» Instructions to follow
Turn every line of the rows into a Markdown table with the columns Line No. and Text, skipping blank lines and leaving the pictures out.

★ ★ ★ ★

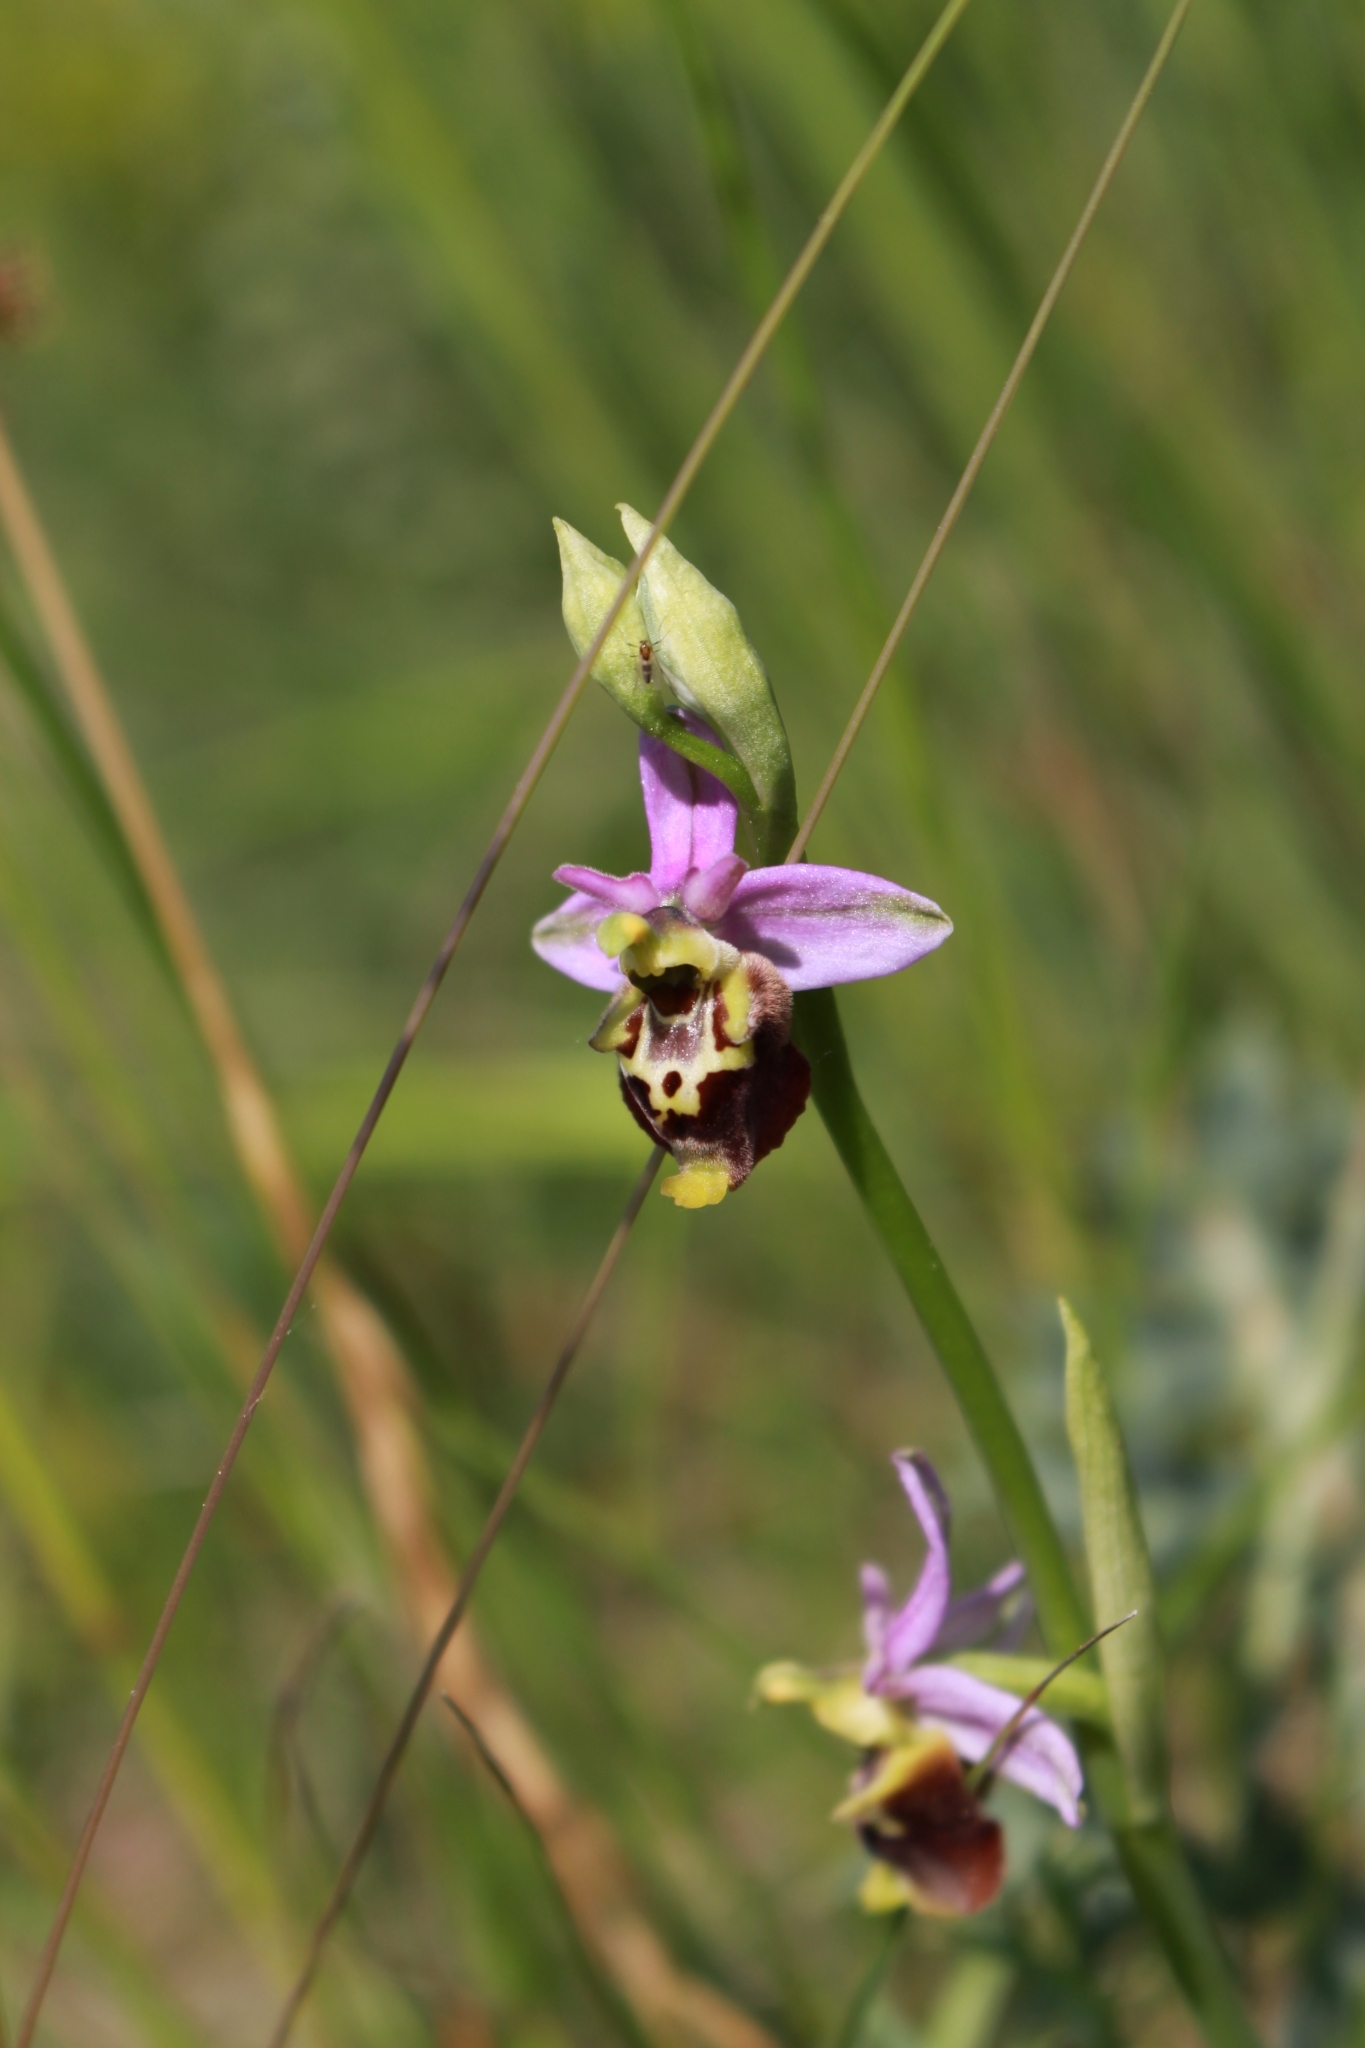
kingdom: Plantae
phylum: Tracheophyta
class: Liliopsida
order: Asparagales
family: Orchidaceae
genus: Ophrys
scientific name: Ophrys holosericea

★ ★ ★ ★

» Solution to this exercise
| Line No. | Text |
|---|---|
| 1 | kingdom: Plantae |
| 2 | phylum: Tracheophyta |
| 3 | class: Liliopsida |
| 4 | order: Asparagales |
| 5 | family: Orchidaceae |
| 6 | genus: Ophrys |
| 7 | scientific name: Ophrys holosericea |